L’apertura tocca ai Giardini di Mirò, che non si limitano a riproporre tracce dal loro ultimo lavoro come l’ipnotica Landfall e la cinematografica Different Times, che dà anche il titolo all’album, ma spaziano fra i capitoli più importanti della loro carriera ultraventennale. Emozionanti le interpretazioni di classici come Pet Life Saver (per un attimo ho sognato l’arrivo a sorpresa sul palco di Matteo Agostinelli, frontman degli Yuppie Flu e voce del brano originale, visto che abita a pochi chilometri da dove si è tenuto il concerto), la commovente Broken By e il finale antinomico di A New Start. Merita sicuramente una menzione a parte l’irripetibile crossover che ha visto Emidio Clementi alla voce per la già citata Malmoe (…My Supreme Idea of Love).

Impressiona ogni volta come i Giardini riescano a rimanere coerenti musicalmente con la loro storia, ma sempre incredibilmente eclettici; al contempo morbidi e sonici, eterei e potenti, capaci di trascinarci nello stesso brano in volo ai limiti della psichedelia e a stordirci con una tempesta di distorsioni. Arpeggi e rumore, crescendo e assoli di tromba e violino, massicci muri di fuzz da shoegazer old school con una compattezza dal vivo impressionante. Un set di poco più di un’ora, ma che lascia con le orecchie e il cuore pieni di bellezza.

 

Massimo Volume

Emidio Clementi (foto Eliana Giaccheri)

Rapido cambio palco e la scena è dei Massimo Volume. Già passati dalle Marche nel tour invernale per presentare il loro settimo album, giocano in casa (due terzi della formazione originale sono originari di qui) e questo sembra riflettersi su un atteggiamento molto rilassato, con il solito istrionico Mimì che intrattiene divertito il pubblico fra un pezzo e l’altro. Ci sono i brani dell’ultimo album “Il Nuotatore” (L’Ultima Notte del Mondo, la titletrack, Fred, La Ditta dell’Acqua Minerale, Amica Prudenza, Nostra Signora del Caso, Una Voce a Orlando) e pietre miliari della musica alternativa italiana, da Qualcosa Sulla Vita, che brilla sempre come un diamante, impreziosito dal violino di Manuel Reverberi che torna sul palco, alle devastanti Fuoco Fatuo e Fausto. Sorprese inattese come Dopo Che e Alessandro, un impeccabile assortimento di gioielli recenti come Dimaxyon Song e meno recenti come Le Nostre Ore Contate.

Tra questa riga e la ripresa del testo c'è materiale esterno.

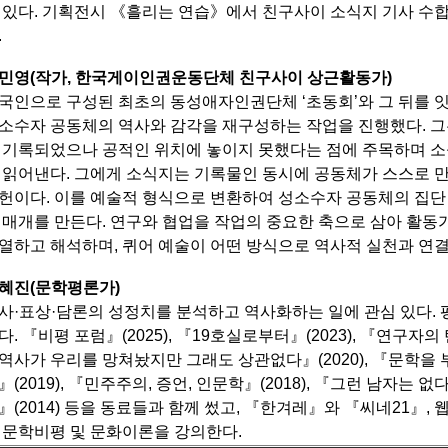
 있다.
기획전시 《흘리는 연습》에서 친구사이 소식지 기사 수합
.
민영(작가, 한국게이인권운동단체 친구사이 상근활동가)
국인으로 구성된 최초의 동성애자인권단체 ‘초동회’와 그 뒤를 잇
소수자 공동체의 역사와 감각을 재구성하는 작업을 진행했다.
그
 기록되었으나 공적인 위치에 놓이지 못했다는 점에 주목하며 소
 읽어낸다.
그에게 소식지는 기록물인 동시에 공동체가 스스로 만
헌이다.
이를 예술적 형식으로 변환하여 성소수자 공동체의 집단
 매개를 만든다.
연구와 협업을 작업의 중요한 축으로 삼아 활동가
열하고 해석하며, 퀴어 예술이 어떤 방식으로 역사적 실천과 연결
혜진(문학평론가)
사·표상·담론의 성정치를 분석하고 역사화하는 일에 관심 있다. 평
다.
『비평 포럼』(2025), 『19호실로부터』(2023), 『연구자의 탄
역사가 우리를 망쳐놨지만 그래도 상관없다』(2020),
『문학을 부
』(2019), 『민주주의, 증언, 인문학』(2018), 『그런 남자는 없
』(2014) 등을 동료들과 함께 썼고,
『한겨레』와 『씨네21』, 
 문학비평 및 문화이론을 강의한다.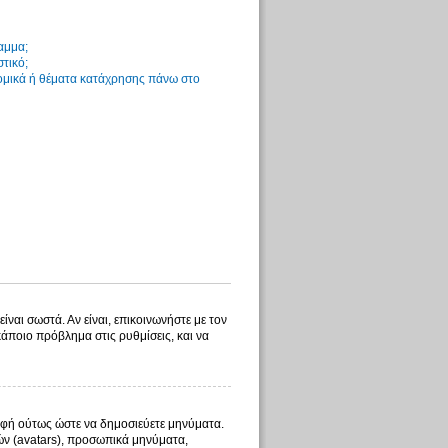
αμμα;
στικό;
νομικά ή θέματα κατάχρησης πάνω στο
ίναι σωστά. Αν είναι, επικοινωνήστε με τον
 κάποιο πρόβλημα στις ρυθμίσεις, και να
γραφή ούτως ώστε να δημοσιεύετε μηνύματα.
λών (avatars), προσωπικά μηνύματα,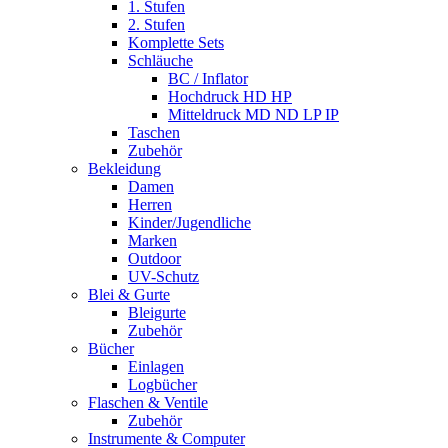
1. Stufen
2. Stufen
Komplette Sets
Schläuche
BC / Inflator
Hochdruck HD HP
Mitteldruck MD ND LP IP
Taschen
Zubehör
Bekleidung
Damen
Herren
Kinder/Jugendliche
Marken
Outdoor
UV-Schutz
Blei & Gurte
Bleigurte
Zubehör
Bücher
Einlagen
Logbücher
Flaschen & Ventile
Zubehör
Instrumente & Computer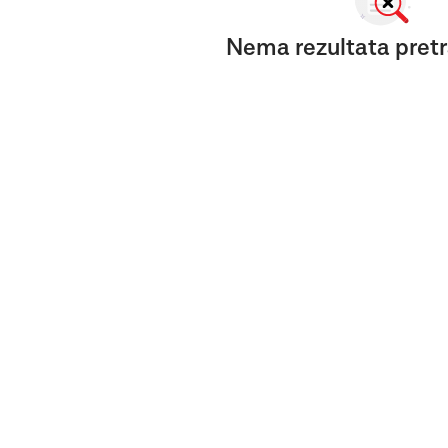
Nema rezultata pretr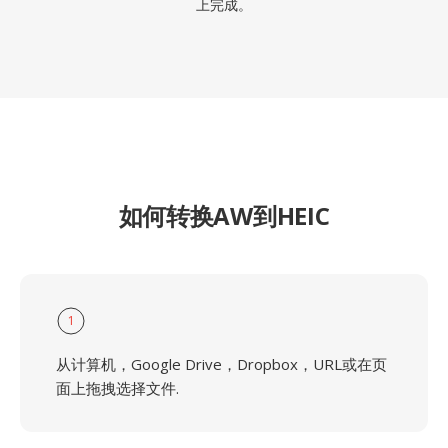
上完成。
如何转换AW到HEIC
1
从计算机，Google Drive，Dropbox，URL或在页
面上拖拽选择文件.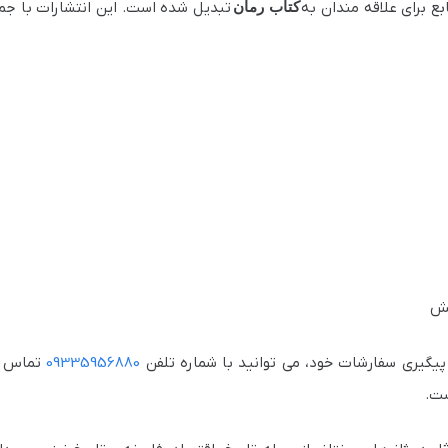
بع برای علاقه‌ مندان به
کتاب رمان
تبدیل شده است. این انتشارات با جمع
شش
پیگیری سفارشات خود، می توانید با شماره تلفن
09335956880
تماس بگ
ست.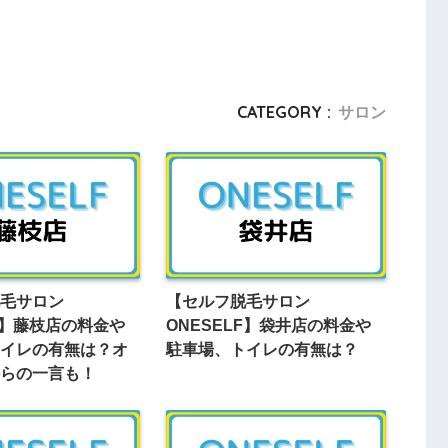
CATEGORY :
サロン
毛サロン
【セルフ脱毛サロン
LF】藤枝店の料金や
ONESELF】袋井店の料金や
イレの有無は？オ
駐車場、トイレの有無は？
らの一言も！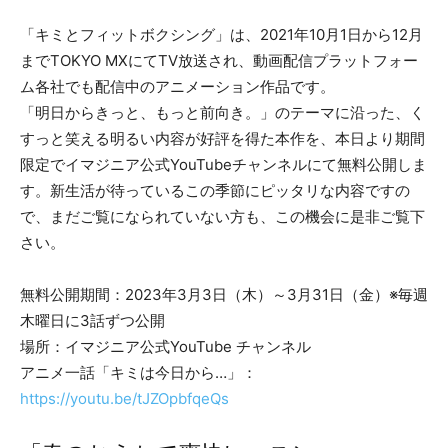
「キミとフィットボクシング」は、2021年10月1日から12月
までTOKYO MXにてTV放送され、動画配信プラットフォー
ム各社でも配信中のアニメーション作品です。
「明日からきっと、もっと前向き。」のテーマに沿った、く
すっと笑える明るい内容が好評を得た本作を、本日より期間
限定でイマジニア公式YouTubeチャンネルにて無料公開しま
す。新生活が待っているこの季節にピッタリな内容ですの
で、まだご覧になられていない方も、この機会に是非ご覧下
さい。
無料公開期間：2023年3月3日（木）～3月31日（金）※毎週
木曜日に3話ずつ公開
場所：イマジニア公式YouTube チャンネル
アニメ一話「キミは今日から…」：
https://youtu.be/tJZOpbfqeQs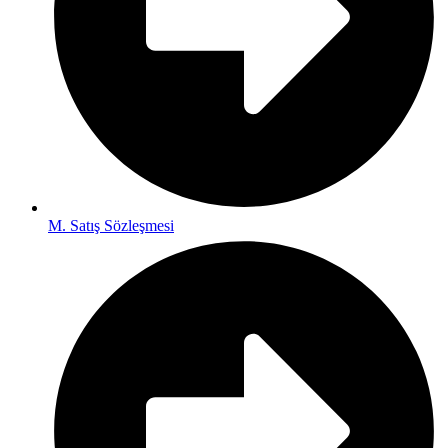
M. Satış Sözleşmesi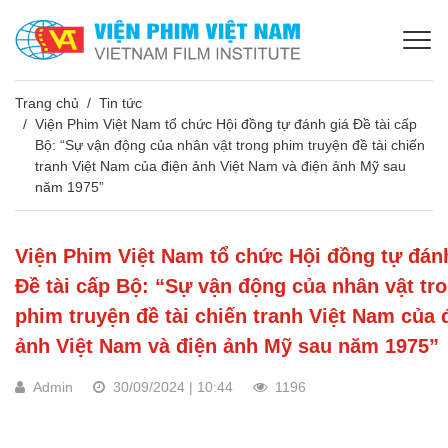
Trang chủ
Tin tức
Viện Phim Việt Nam tổ chức Hội đồng tự đánh giá Đề tài cấp
Bộ: “Sự vận động của nhân vật trong phim truyện đề tài chiến
tranh Việt Nam của điện ảnh Việt Nam và điện ảnh Mỹ sau
năm 1975”
Viện Phim Việt Nam tổ chức Hội đồng tự đán
Đề tài cấp Bộ: “Sự vận động của nhân vật tr
phim truyện đề tài chiến tranh Việt Nam của 
ảnh Việt Nam và điện ảnh Mỹ sau năm 1975”
Admin
30/09/2024 | 10:44
1196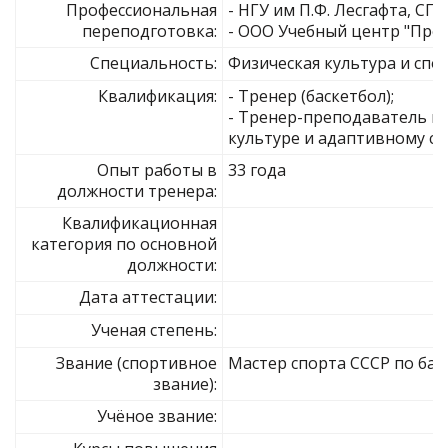
Профессиональная
- НГУ им П.Ф. Лесгафта, СПБ
переподготовка:
- ООО Учебный центр "Про
Специальность:
Физическая культура и спо
Квалификация:
- Тренер (баскетбол);
- Тренер-преподаватель п
культуре и адаптивному сп
Опыт работы в
33 года
должности тренера:
Квалификационная
категория по основной
должности:
Дата аттестации:
Ученая степень:
Звание (спортивное
Мастер спорта СССР по бас
звание):
Учёное звание: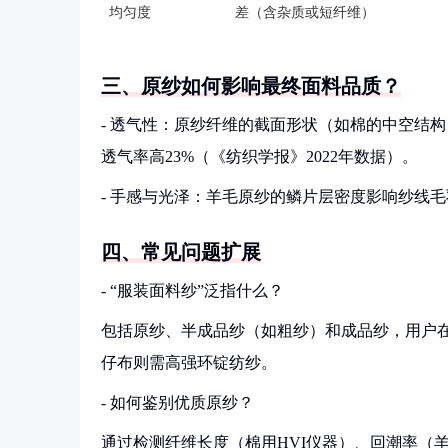
均匀度
差（含杂质或短纤维）
三、原纱如何影响最终面料品质？
- 透气性：原纱纤维的截面形状（如棉的中空结
透气率高23%（《纺织学报》2022年数据）。
- 手感与光泽：羊毛原纱的鳞片层密度影响纱线
四、常见问题扩展
- “服装面料纱”泛指什么？
包括原纱、半成品纱（如粗纱）和成品纱，用户在
仔布则需高强环锭纺纱。
- 如何鉴别优质原纱？
通过检测纤维长度（棉用HVI仪器）、回潮率（羊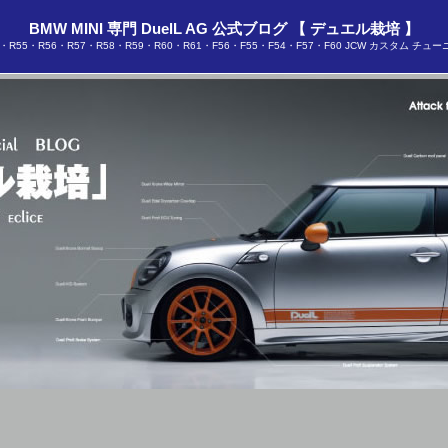
BMW MINI 専門 DuelL AG 公式ブログ 【 デュエル栽培 】
53・R55・R56・R57・R58・R59・R60・R61・F56・F55・F54・F57・F60 JCW カスタム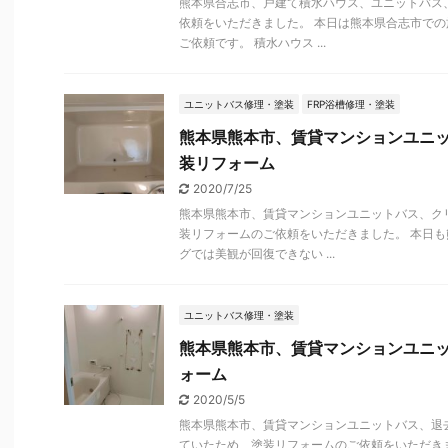
熊本県合志市、戸建て積水ハウス、ユニットバス
依頼をいただきました。 本日は熊本県合志市での
ご依頼です。 積水ハウス ...
ユニットバス修理・塗装
FRP浴槽修理・塗装
熊本県熊本市、賃貸マンションユニッ
装リフォーム
2020/7/25
熊本県熊本市、賃貸マンションユニットバス、ク
装リフォームのご依頼をいただきました。 本日も
グでは美観が回復できない ...
ユニットバス修理・塗装
熊本県熊本市、賃貸マンションユニ
ォーム
2020/5/5
熊本県熊本市、賃貸マンションユニットバス、退
ていたため、塗装リフォームのご依頼をいただきま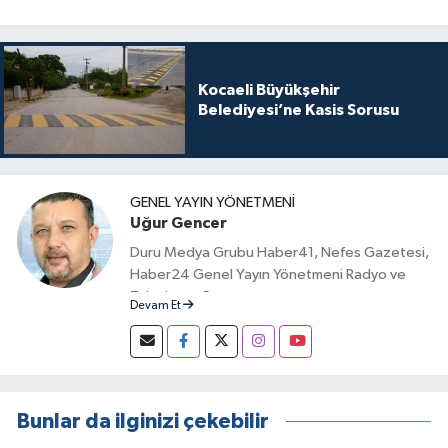
Kocaeli Büyükşehir
Belediyesi’ne Kasis Sorusu
GENEL YAYIN YÖNETMENI
Uğur Gencer
Duru Medya Grubu Haber41, Nefes Gazetesi,
Haber24 Genel Yayın Yönetmeni Radyo ve
Televizyon Programcısı
Devam Et
Bunlar da ilginizi çekebilir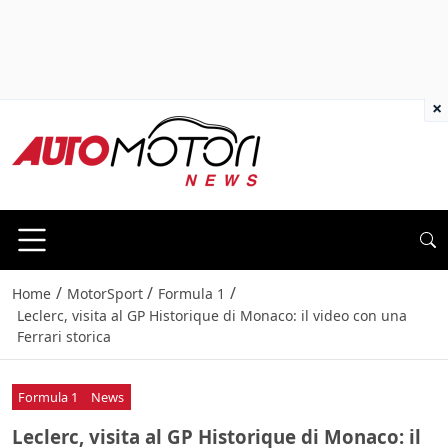
×
/
/
/
Home
MotorSport
Formula 1
Leclerc, visita al GP Historique di Monaco: il video con una
Ferrari storica
Formula 1
News
Leclerc, visita al GP Historique di Monaco: il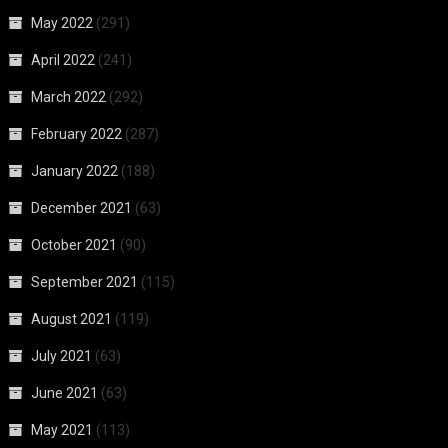
May 2022
(291)
April 2022
(241)
March 2022
(292)
February 2022
(287)
January 2022
(188)
December 2021
(63)
October 2021
(90)
September 2021
(115)
August 2021
(119)
July 2021
(63)
June 2021
(63)
May 2021
(113)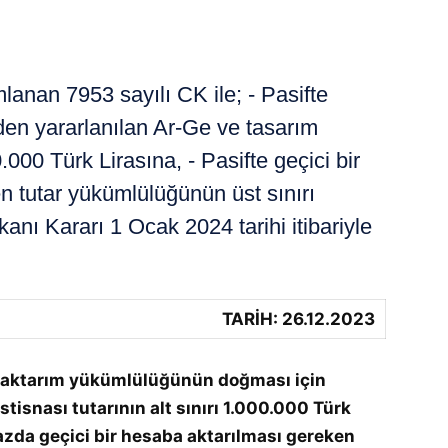
nan 7953 sayılı CK ile; - Pasifte
den yararlanılan Ar-Ge ve tasarım
.000 Türk Lirasına, - Pasifte geçici bir
n tutar yükümlülüğünün üst sınırı
nı Kararı 1 Ocak 2024 tarihi itibariyle
TARİH: 26.12.2023
aba aktarım yükümlülüğünün doğması için
tisnası tutarının alt sınırı 1.000.000 Türk
bazda geçici bir hesaba aktarılması gereken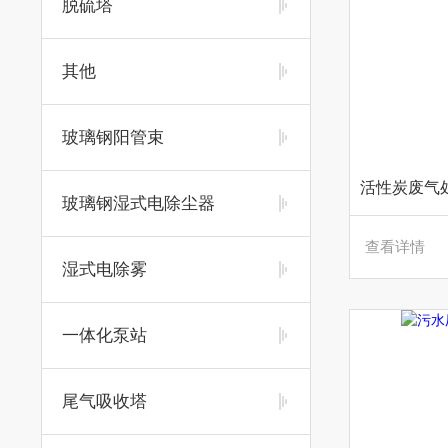
脱硫塔
其他
玻璃钢阳管束
玻璃钢湿式电除尘器
查看详情
湿式电除雾
一体化泵站
尾气吸收塔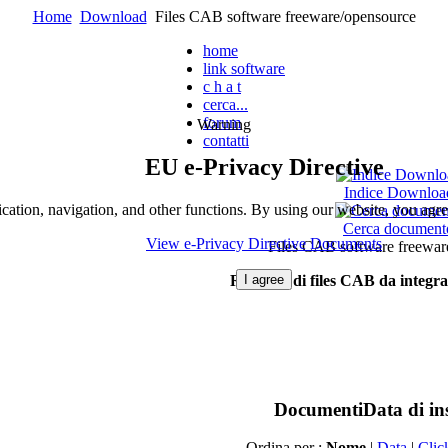
Home
Download
Files CAB software freeware/opensource
home
link software
c h a t
cerca...
forum
Warning
contatti
EU e-Privacy Directive
Indice Downloa
cation, navigation, and other functions. By using our website, you agre
Cerca document
View e-Privacy Directive Documents
Files CAB software freewar
I agree
Raccolta
di
files CAB
da
integra
Documenti
Data di in
Ordina per :
Nome
|
Data
|
Clic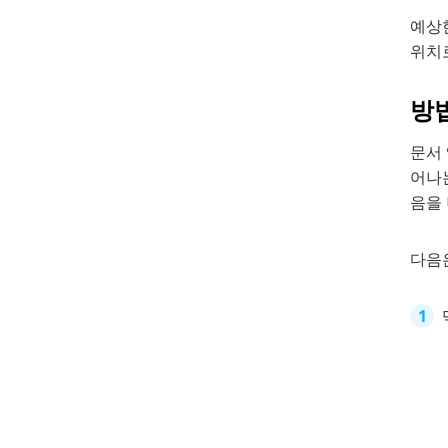
예상
위치
방법
문서
어나
음을
다음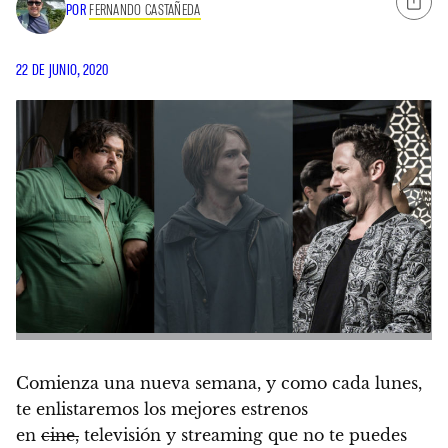
POR
FERNANDO CASTAÑEDA
22 DE JUNIO, 2020
Comienza una nueva semana, y
como cada lunes,
te enlistaremos los mejores estrenos
en
cine,
televisión y streaming que no te puedes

C’è poco da fare, anche se pescassero a occhi chiusi, il loro repertorio è talmente vasto e solido che difficilmente potrebbero deludere. Dal vivo si confermano una band travolgente, che sa rapire ed entusiasmare vecchi fan e nuovi adepti. L’innesto di Sara Ardizzoni alla seconda chitarra è perfettamente riuscito, l’equilibrio magico dei MV sul palco si è ricreato; Mimì racconta e declama, alternando toni accesi ad atmosfere più intime, non devo certo spiegarvi il suo carisma dopo quasi trent’anni in cui incanta le platee. Vittoria picchia e carezza la batteria, vero motore ritmico della band, Egle tesse ragnatele chitarristiche da cui è fin troppo facile farsi imprigionare, abrasioni e ricami che sono un marchio di fabbrica.

Una notte meravigliosa trascorsa in balia di due band fra le migliori uscite dal panorama alternative nazionale negli ultimi trent’anni. Musica di cui si sono nutrite generazioni di musicisti, canzoni che sono pietre miliari, chitarre che hanno segnato più di un’epoca ma non vivono affatto sui fasti passati e continuano a suonare post-rock ruggente. Andatevi ad ascoltare “Il Nuotatore” e “Different Times” per valutare lo stato di salute della loro musica oggi. Vederli insieme su un palco, per chi scrive, è stato un piccolo desiderio che si è avverato. Alla faccia di Giove Pluvio.